Mendig passt in das Programmprofil
Schon einmal wurde mit der Schlagzeile: „Eine Million für Mendig“ ein Förderprogramm angekündigt, das sich als äußerst unrealistisch herausstellte.
Diese Million DM, 1994 eine Woche vor der Kommunalwahl populistisch angekündigt für die Dorferneuerung in Obermendig, ist bis heute nicht ausgeschöpft, weil der Erhalt der Fördergelder an Bedingungen geknüpft war, die nur schwer zu erfüllen sind.
Das neue Förderprogramm für „Ländliche Zentren“, das wiederum von einem Landesminister feierlich überbracht wird, geht sogar völlig an der Realität vorbei. Es enthält Bedingungen, die für die Stadt Mendig mit erheblichen wirtschaftlichen Nachteilen verknüpft sind. (Man könnte auch sagen: „Kröten, die zu schlucken sind“.) Um Fördergeld zum Beispiel für den Ausbau der Heidenstockstraße zu erhalten, soll der Stadtrat gänzlich auf die gewerbliche Entwicklung seiner attraktiven und wertvollen Gewerbeflächen an der A61 verzichten. Diese Forderungen der rot-grünen Landesregierung sind uns bei der Entscheidung im Stadtrat über die Beteiligung an dem Förderprogramm vorenthalten worden.
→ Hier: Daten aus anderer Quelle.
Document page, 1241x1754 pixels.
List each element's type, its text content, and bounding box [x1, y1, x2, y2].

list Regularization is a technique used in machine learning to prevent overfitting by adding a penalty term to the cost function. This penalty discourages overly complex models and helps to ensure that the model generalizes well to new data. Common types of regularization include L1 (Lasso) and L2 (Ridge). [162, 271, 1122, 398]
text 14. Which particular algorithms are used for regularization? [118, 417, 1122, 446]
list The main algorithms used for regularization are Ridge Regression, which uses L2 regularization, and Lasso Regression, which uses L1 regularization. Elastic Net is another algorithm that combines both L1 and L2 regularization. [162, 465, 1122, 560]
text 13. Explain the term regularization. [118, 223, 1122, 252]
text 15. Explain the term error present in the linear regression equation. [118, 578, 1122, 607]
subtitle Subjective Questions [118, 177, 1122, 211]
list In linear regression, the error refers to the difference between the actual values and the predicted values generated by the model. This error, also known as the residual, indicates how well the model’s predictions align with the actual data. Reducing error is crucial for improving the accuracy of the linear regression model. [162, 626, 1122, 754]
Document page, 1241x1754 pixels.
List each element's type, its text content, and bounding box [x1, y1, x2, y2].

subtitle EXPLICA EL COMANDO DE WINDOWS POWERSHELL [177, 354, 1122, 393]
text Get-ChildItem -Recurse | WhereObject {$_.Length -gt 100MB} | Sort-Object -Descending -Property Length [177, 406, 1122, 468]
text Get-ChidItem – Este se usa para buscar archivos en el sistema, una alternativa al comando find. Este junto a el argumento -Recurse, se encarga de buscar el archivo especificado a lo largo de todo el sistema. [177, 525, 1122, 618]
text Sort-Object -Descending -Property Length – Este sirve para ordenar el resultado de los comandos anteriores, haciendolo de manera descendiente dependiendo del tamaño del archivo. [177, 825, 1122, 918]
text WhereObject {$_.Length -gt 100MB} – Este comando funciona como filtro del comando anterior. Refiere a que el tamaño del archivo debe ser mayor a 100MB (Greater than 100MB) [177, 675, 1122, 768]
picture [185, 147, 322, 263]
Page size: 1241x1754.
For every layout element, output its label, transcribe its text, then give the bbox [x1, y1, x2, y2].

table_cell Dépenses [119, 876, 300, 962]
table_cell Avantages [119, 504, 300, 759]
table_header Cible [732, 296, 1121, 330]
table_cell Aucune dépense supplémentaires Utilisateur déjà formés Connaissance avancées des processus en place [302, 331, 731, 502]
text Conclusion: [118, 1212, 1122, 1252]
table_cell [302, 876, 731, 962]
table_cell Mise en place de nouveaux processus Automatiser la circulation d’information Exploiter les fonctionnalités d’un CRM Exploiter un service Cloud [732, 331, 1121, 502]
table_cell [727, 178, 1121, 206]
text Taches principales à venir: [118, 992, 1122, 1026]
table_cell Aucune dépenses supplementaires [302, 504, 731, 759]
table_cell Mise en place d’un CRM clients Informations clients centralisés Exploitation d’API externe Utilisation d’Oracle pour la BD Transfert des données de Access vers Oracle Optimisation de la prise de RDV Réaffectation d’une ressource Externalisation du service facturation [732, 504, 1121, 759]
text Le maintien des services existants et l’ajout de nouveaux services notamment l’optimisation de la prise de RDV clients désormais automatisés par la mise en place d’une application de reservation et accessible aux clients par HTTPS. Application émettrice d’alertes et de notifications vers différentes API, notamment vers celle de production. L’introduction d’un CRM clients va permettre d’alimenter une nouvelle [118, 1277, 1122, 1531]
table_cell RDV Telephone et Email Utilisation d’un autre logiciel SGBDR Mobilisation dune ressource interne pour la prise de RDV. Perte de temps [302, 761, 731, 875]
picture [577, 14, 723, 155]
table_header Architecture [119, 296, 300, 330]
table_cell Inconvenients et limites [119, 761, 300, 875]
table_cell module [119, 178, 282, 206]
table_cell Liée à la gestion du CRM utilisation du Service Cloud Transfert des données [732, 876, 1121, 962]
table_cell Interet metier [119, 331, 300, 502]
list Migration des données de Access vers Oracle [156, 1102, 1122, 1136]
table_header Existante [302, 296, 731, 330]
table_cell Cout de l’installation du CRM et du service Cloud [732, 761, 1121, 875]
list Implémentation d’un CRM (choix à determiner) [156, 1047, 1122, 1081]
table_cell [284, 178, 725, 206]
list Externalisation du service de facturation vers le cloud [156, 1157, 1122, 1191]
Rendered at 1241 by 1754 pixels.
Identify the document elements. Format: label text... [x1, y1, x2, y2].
Ein teurer Preis für eine von der Bevölkerung völlig umstrittene Innenstadtpolitik.
Zur Erinnerung: Fast alle Innenstadtsanierungsmaßnahmen, die bisher konzeptionslos angegangen wurden, sind inzwischen von der rot-grünen Stadtspitze wieder „in die Tonne gekloppt“ worden.
Das erste Innenstadtförderprogramm, aus dem einmal eine Umgestaltung des Marktplatzes, ein Komplettumbau des Rathausvorplatzes mit unterer Heidenstockstraße und weiteren sinnvollen Maßnahmen finanziert werden sollten, ist kläglich gescheitert und kürzlich von der Landesregierung wieder einkassiert worden.
Welch Wunder: Ersetzt wird es durch das neue Förderprogramm, das nun erneut genüsslich abgefeiert werden kann. Dass hierdurch wiederum viel Zeit verloren geht, scheint gewollt, damit nur ja nicht zu viel Fördergeld eingefordert wird. Gleichzeitig will die Landesregierung damit erreichen, dass die aufstrebende Kleinstadt Mendig sich bloß nicht zu Lasten anderer größerer Kommunen weiterentwickeln soll.